Pressemitteilung zum Rücktritt von Inge Gula
Inge Gula hat ihren Rücktritt als Ortschaftsrätin erklärt. Ihre Mandate als Stadträtin und Kreisrätin wird sie weiterhin wahrnehmen.
Die Haagener SPD bedauert die Entscheidung zur Mandatsniederlegung außerordentlich. Denn Inge Gula ist seit über drei Jahrzehnten die profilierteste und angesehendste Kommunalpolitikerin in Haagen und kann auf eine fast fünfzehnjährige erfolgreiche Amtszeit als Ortsvorsteherin von Haagen zurückblicken. Bei der letzten Ortschaftsrats-wahl in Haagen im Juni 2009 erhielt sie zum wiederholten Male von allen Kandidatinnen und Kandidaten aus allen Parteien die meisten Stimmen und den höchsten Zuspruch aus der Bevölkerung.
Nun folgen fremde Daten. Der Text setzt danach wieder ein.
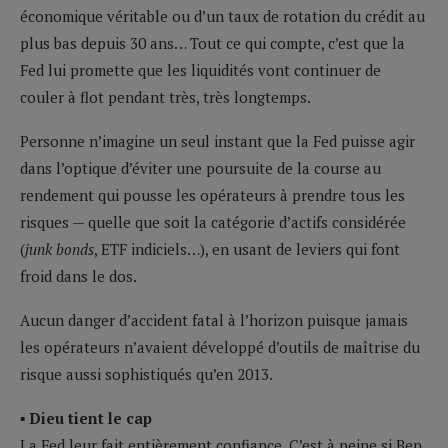
économique véritable ou d’un taux de rotation du crédit au
plus bas depuis 30 ans… Tout ce qui compte, c’est que la
Fed lui promette que les liquidités vont continuer de
couler à flot pendant très, très longtemps.
Personne n’imagine un seul instant que la Fed puisse agir
dans l’optique d’éviter une poursuite de la course au
rendement qui pousse les opérateurs à prendre tous les
risques — quelle que soit la catégorie d’actifs considérée
(
junk bonds
, ETF indiciels…), en usant de leviers qui font
froid dans le dos.
Aucun danger d’accident fatal à l’horizon puisque jamais
les opérateurs n’avaient développé d’outils de maîtrise du
risque aussi sophistiqués qu’en 2013.
▪ Dieu tient le cap
La Fed leur fait entièrement confiance. C’est à peine si Ben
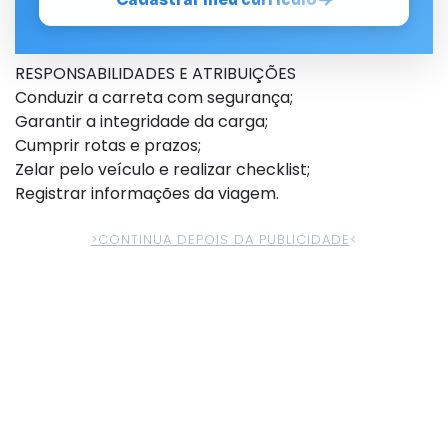
RESPONSABILIDADES E ATRIBUIÇÕES
Conduzir a carreta com segurança;
Garantir a integridade da carga;
Cumprir rotas e prazos;
Zelar pelo veículo e realizar checklist;
Registrar informações da viagem.
>CONTINUA DEPOIS DA PUBLICIDADE
<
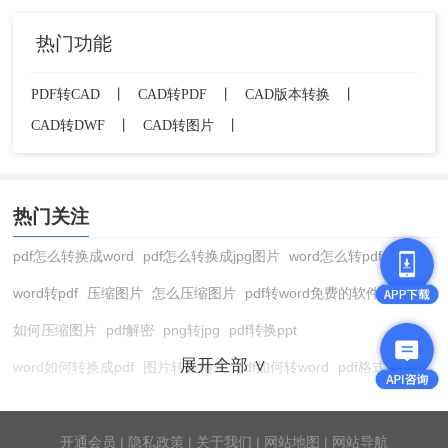
热门功能
PDF转CAD
丨
CAD转PDF
丨
CAD版本转换
丨
CAD转DWF
丨
CAD转图片
丨
2、"文件类型"选择
"AutoCAD 2007 DWG
(*.dwg)"
热门关注
pdf怎么转换成word
pdf怎么转换成jpg图片
word怎么转pdf
word转pdf
压缩图片
怎么压缩图片
pdf转word免费的软件
如何压缩图片
pdf解密
png转jpg
pdf转换ppt
展开全部 ∨
word如何转换成pdf
图片转换格式
pdf如何转word
pdf格式转换
在线pdf转换成word
pdf转图片
pdf怎么转换成jpg图片
图片转pdf
3、重命名文件（添加"_2007"）→ 保存至新文
件夹
pdf转cad
图片压缩软件
jpg转换成pdf
在线word转pdf
开通会员
|
隐私政策
|
关于我们
|
网站地图
|
网站导航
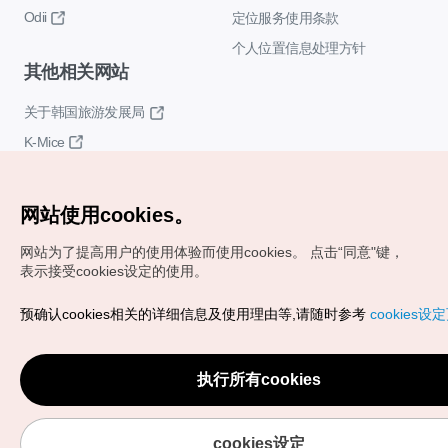
Odii
定位服务使用条款
个人位置信息处理方针
其他相关网站
关于韩国旅游发展局
K-Mice
网站使用cookies。
网站为了提高用户的使用体验而使用cookies。
点击“同意"键，
表示接受cookies设定的使用。
Copyrights (c) 韩国旅游发展局版权所有
预确认cookies相关的详细信息及使用理由等,请随时参考
cookies设
如有相关疑问或建议，欢迎来信。
VISITKOREA官方邮箱
chnsim@knto.or.kr
执行所有cookies
cookies设定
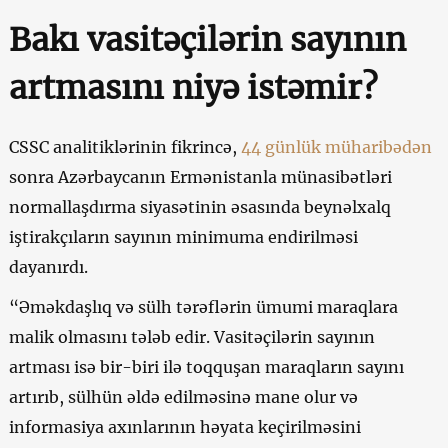
Bakı vasitəçilərin sayının
artmasını niyə istəmir?
CSSC analitiklərinin fikrincə,
44 günlük müharibədən
sonra Azərbaycanın Ermənistanla münasibətləri
normallaşdırma siyasətinin əsasında beynəlxalq
iştirakçıların sayının minimuma endirilməsi
dayanırdı.
“Əməkdaşlıq və sülh tərəflərin ümumi maraqlara
malik olmasını tələb edir. Vasitəçilərin sayının
artması isə bir-biri ilə toqquşan maraqların sayını
artırıb, sülhün əldə edilməsinə mane olur və
informasiya axınlarının həyata keçirilməsini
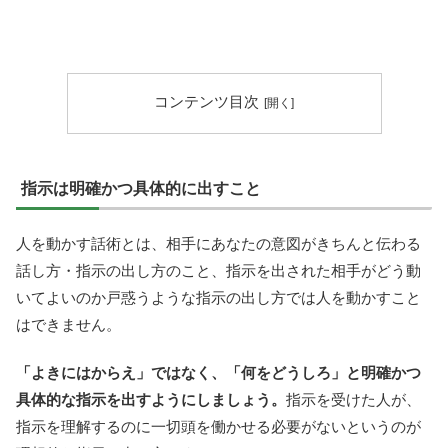
コンテンツ目次
指示は明確かつ具体的に出すこと
人を動かす話術とは、相手にあなたの意図がきちんと伝わる
話し方・指示の出し方のこと、指示を出された相手がどう動
いてよいのか戸惑うような指示の出し方では人を動かすこと
はできません。
「よきにはからえ」ではなく、「何をどうしろ」と明確かつ
具体的な指示を出すようにしましょう。
指示を受けた人が、
指示を理解するのに一切頭を働かせる必要がないというのが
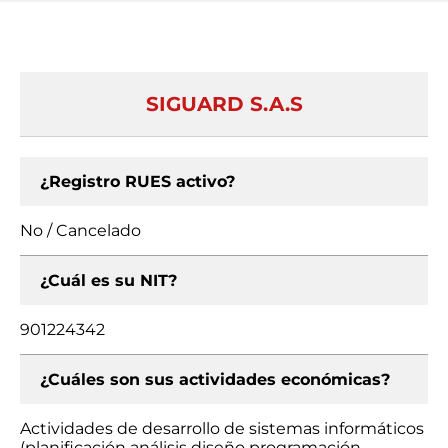
SIGUARD S.A.S
¿Registro RUES activo?
No / Cancelado
¿Cuál es su NIT?
901224342
¿Cuáles son sus actividades económicas?
Actividades de desarrollo de sistemas informáticos
(planificación análisis diseño programación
Der Rücktritt erfolgt aus Enttäuschung und Verärgerung über das unfaire Verhalten, besonders der Freien Wähler anläßlich der Ortsvorsteherwahlen in Haagen, die das Gespäch mit der SPD im Vorfeld verweigert haben und sich bis heute nicht zu den Gründen ihrer Entscheidung gegenüber den Bürgern geäußert haben. Inge Gula sieht in diesem Verhalten keine Grundlage mehr für eine tragfähige Zusammenarbeit im Ortschaftsrat. Die Vertreter der Freien Wähler haben ihre Entscheidung mit keinem Wort im Ortschaftsrat und keinem Wort im Gemeinderat begründet. Der Amtshinhaber von der CDU hat sich im Ortschaftsrat und Gemeinderat lediglich selbst gute Arbeit bescheinigt. Der SPD-Vorstand stellt fest, dass kein Mensch weiss mit welchen Inhalten eine Koalition von CDU und Freien Wählern in Haagen vereinbart wurde, wie während des Wahlvorganges vom Ortsvorsteher behauptet. „CDU und Freie Wähler in Haagen und Lörrach haben demonstriert, dass der klare Wählerwille keine Bedeutung für sie hat und sie es nicht für nötig halten, den Wählerinnen und Wählern ihre Entscheidung zu erklären“, so das Fazit der ausscheidenden Haagener Ortschaftsrätin Inge Gula.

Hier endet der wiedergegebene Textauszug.